Simon Nabatov Quintet

The Master and Margarita

(Leo CD LR 322/323)

Pianist Simon Nabatov hails from Moscow, spent the 1980s in New York, and now makes his home in Cologne. His previous disc for Leo, Nature Morte, was a setting of Joseph Brodsky’s poem which called on the vocal talents of Phil Minton; this new recording is a two-CD suite of music based upon Mikhail Bulgakov’s celebrated novel The Master and Margarita. Nabatov helpfully provides track-by-track plot summaries in the liner notes, but in any case the music stands perfectly convincingly on its own.

The album begins with a kind of prelude or prayer, stated by violin and trumpet (Mark Feldman and Herb Robertson) over Mark Helias’s bass drone. It functions rather like an otherworldly commentary before the main action begins with a plunge into the satirical fantasy-world of Bulgakov's novel. (The novel combines an account of Satan's visit to Stalinist Moscow, a subversive revision of the story of Pontius Pilate, and the story of the love between Margarita and the persecuted novelist only identified as “the Master.”) The album’s soundworld is a blend of grotesquerie, brittle irony and sometimes violence. Nabatov draws together mordant takeoffs on 19th-century salon music, with the violin tilting dizzily over faux-naive piano; eerie chromatic tinklings; sardonic free playing; and, throughout, some wonderfully swinging jazz. The closing section of “Don’t Talk to Strangers” finds the rhythm section locking into a bruisingly unstoppable groove (the corresponding scene has a character beheaded by a streetcar); while on “One of Four” Pontius Pilate is rendered with a sardonic blues stroll with Mingus’s fingerprints all over it. To my ears, the album noticeably centres itself near the end of disc one, when the Master himself first appears in the associated narrative. At this point the album’s predominantly satirical and fantastic tone begins to expand its reach, stretching out towards tragedy and beauty.
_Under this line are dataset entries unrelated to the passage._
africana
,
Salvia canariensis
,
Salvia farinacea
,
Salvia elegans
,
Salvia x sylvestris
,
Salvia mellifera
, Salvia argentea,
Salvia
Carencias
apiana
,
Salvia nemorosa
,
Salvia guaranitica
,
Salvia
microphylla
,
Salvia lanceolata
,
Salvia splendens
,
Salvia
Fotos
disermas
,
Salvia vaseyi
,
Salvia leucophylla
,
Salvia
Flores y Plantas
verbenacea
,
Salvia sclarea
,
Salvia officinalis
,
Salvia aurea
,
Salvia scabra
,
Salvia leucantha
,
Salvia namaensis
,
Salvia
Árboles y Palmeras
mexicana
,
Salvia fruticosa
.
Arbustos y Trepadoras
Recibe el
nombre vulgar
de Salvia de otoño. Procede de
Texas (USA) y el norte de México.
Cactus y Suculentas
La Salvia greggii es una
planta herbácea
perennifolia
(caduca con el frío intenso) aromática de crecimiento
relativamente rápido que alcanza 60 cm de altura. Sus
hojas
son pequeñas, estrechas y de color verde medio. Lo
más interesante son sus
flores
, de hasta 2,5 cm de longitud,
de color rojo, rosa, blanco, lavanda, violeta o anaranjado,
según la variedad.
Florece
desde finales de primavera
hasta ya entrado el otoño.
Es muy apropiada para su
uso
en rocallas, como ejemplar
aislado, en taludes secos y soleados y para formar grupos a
Disc two is absolutely enthralling, from the opening “The Show,” where the band grab hold of the looselimbed 7/4 groove and don’t let go, to the final cathartic resolution in “Back Home,” where the romanticism hinted and grasped at throughout the album (as on the melancholy but strangely serene “The Last Days” – about Christ’s execution – or the lovely “Margarita”) is finally free to flower openly. It’s a profoundly moving conclusion. For my money, The Master and Margarita is one of the most fully satisfying jazz discs of 2001: miss it at your peril.